|Photo credit: Unknown. Just wanted to clarify it wasn't taken by us, |
but by the previous owner's realtor when we bought the house.
This little place.
This place we have called home for 11 years now.
This place with all the memories.
This place with the long commutes to work,
but more space than we could afford close to work.
This place with its 3 bedrooms, 2 bathrooms, a full finished basement,
a spare room we made into an exercise room, a wood-burning stove,
two car garage, a backyard that leads into the park behind our house,
and a quiet neighborhood that while we've had irritants, has been utterly safe.
This place that went through significant neighborhood changes
just one year after we bought it.
Land was sold next to us and the house by us was torn down to its roots,
and two houses were built where previously there'd only been trees.
This place where we live at the top of a hill and rarely had to worry about flooding.
This place that is less than 15 minutes from our church.

EXERCISE DETAILS
Reproduce the passage about the house word for word, from the photo credit line through the final sentence about the church.

PROVIDED MATERIAL
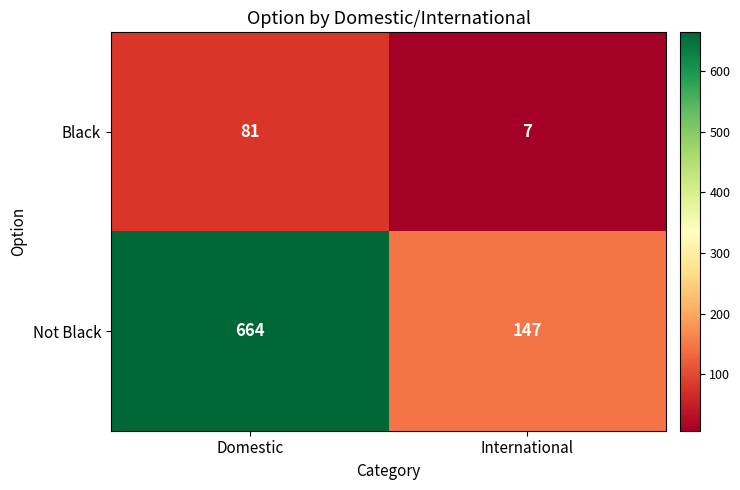

Count the number of data series in this chart.

2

REPLY TO THE EXERCISE
|Photo credit: Unknown. Just wanted to clarify it wasn't taken by us, |
but by the previous owner's realtor when we bought the house.
This little place.
This place we have called home for 11 years now.
This place with all the memories.
This place with the long commutes to work,
but more space than we could afford close to work.
This place with its 3 bedrooms, 2 bathrooms, a full finished basement,
a spare room we made into an exercise room, a wood-burning stove,
two car garage, a backyard that leads into the park behind our house,
and a quiet neighborhood that while we've had irritants, has been utterly safe.
This place that went through significant neighborhood changes
just one year after we bought it.
Land was sold next to us and the house by us was torn down to its roots,
and two houses were built where previously there'd only been trees.
This place where we live at the top of a hill and rarely had to worry about flooding.
This place that is less than 15 minutes from our church.